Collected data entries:
┌────────
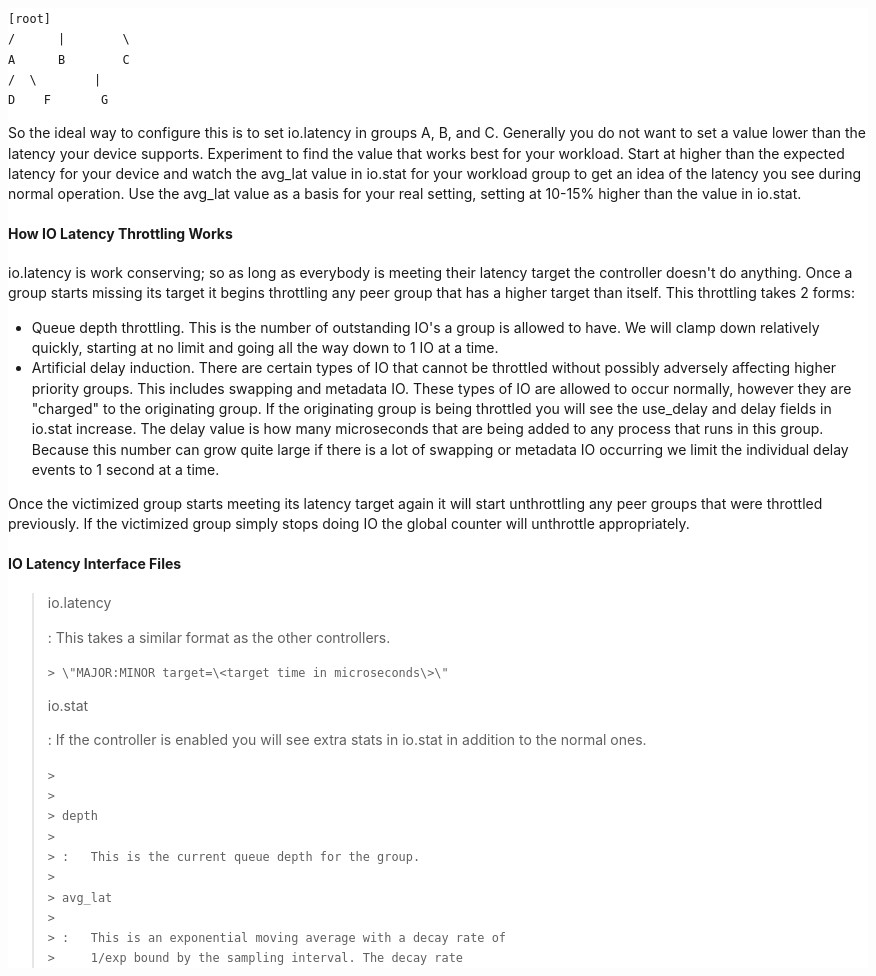     [root]
    /      |        \
    A      B        C
    /  \        |
    D    F       G

So the ideal way to configure this is to set io.latency in groups A, B,
and C. Generally you do not want to set a value lower than the latency
your device supports. Experiment to find the value that works best for
your workload. Start at higher than the expected latency for your device
and watch the avg_lat value in io.stat for your workload group to get an
idea of the latency you see during normal operation. Use the avg_lat
value as a basis for your real setting, setting at 10-15% higher than
the value in io.stat.

#### How IO Latency Throttling Works

io.latency is work conserving; so as long as everybody is meeting their
latency target the controller doesn\'t do anything. Once a group starts
missing its target it begins throttling any peer group that has a higher
target than itself. This throttling takes 2 forms:

-   Queue depth throttling. This is the number of outstanding IO\'s a
    group is allowed to have. We will clamp down relatively quickly,
    starting at no limit and going all the way down to 1 IO at a time.
-   Artificial delay induction. There are certain types of IO that
    cannot be throttled without possibly adversely affecting higher
    priority groups. This includes swapping and metadata IO. These types
    of IO are allowed to occur normally, however they are \"charged\" to
    the originating group. If the originating group is being throttled
    you will see the use_delay and delay fields in io.stat increase. The
    delay value is how many microseconds that are being added to any
    process that runs in this group. Because this number can grow quite
    large if there is a lot of swapping or metadata IO occurring we
    limit the individual delay events to 1 second at a time.

Once the victimized group starts meeting its latency target again it
will start unthrottling any peer groups that were throttled previously.
If the victimized group simply stops doing IO the global counter will
unthrottle appropriately.

#### IO Latency Interface Files

> 
>
> io.latency
>
> :   This takes a similar format as the other controllers.
>
>     > \"MAJOR:MINOR target=\<target time in microseconds\>\"
>
> io.stat
>
> :   If the controller is enabled you will see extra stats in io.stat
>     in addition to the normal ones.
>
>     > 
>     >
>     > depth
>     >
>     > :   This is the current queue depth for the group.
>     >
>     > avg_lat
>     >
>     > :   This is an exponential moving average with a decay rate of
>     >     1/exp bound by the sampling interval. The decay rate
└────────
#### WHAT IS BEING ASKED:
Would you retype each line above exactly and skip every image?

#### WRITTEN SOLUTION:
     [root]
    /      |        \
    A      B        C
    /  \        |
    D    F       G

So the ideal way to configure this is to set io.latency in groups A, B,
and C. Generally you do not want to set a value lower than the latency
your device supports. Experiment to find the value that works best for
your workload. Start at higher than the expected latency for your device
and watch the avg_lat value in io.stat for your workload group to get an
idea of the latency you see during normal operation. Use the avg_lat
value as a basis for your real setting, setting at 10-15% higher than
the value in io.stat.

#### How IO Latency Throttling Works

io.latency is work conserving; so as long as everybody is meeting their
latency target the controller doesn\'t do anything. Once a group starts
missing its target it begins throttling any peer group that has a higher
target than itself. This throttling takes 2 forms:

-   Queue depth throttling. This is the number of outstanding IO\'s a
    group is allowed to have. We will clamp down relatively quickly,
    starting at no limit and going all the way down to 1 IO at a time.
-   Artificial delay induction. There are certain types of IO that
    cannot be throttled without possibly adversely affecting higher
    priority groups. This includes swapping and metadata IO. These types
    of IO are allowed to occur normally, however they are \"charged\" to
    the originating group. If the originating group is being throttled
    you will see the use_delay and delay fields in io.stat increase. The
    delay value is how many microseconds that are being added to any
    process that runs in this group. Because this number can grow quite
    large if there is a lot of swapping or metadata IO occurring we
    limit the individual delay events to 1 second at a time.

Once the victimized group starts meeting its latency target again it
will start unthrottling any peer groups that were throttled previously.
If the victimized group simply stops doing IO the global counter will
unthrottle appropriately.

#### IO Latency Interface Files

> 
>
> io.latency
>
> :   This takes a similar format as the other controllers.
>
>     > \"MAJOR:MINOR target=\<target time in microseconds\>\"
>
> io.stat
>
> :   If the controller is enabled you will see extra stats in io.stat
>     in addition to the normal ones.
>
>     > 
>     >
>     > depth
>     >
>     > :   This is the current queue depth for the group.
>     >
>     > avg_lat
>     >
>     > :   This is an exponential moving average with a decay rate of
>     >     1/exp bound by the sampling interval. The decay rate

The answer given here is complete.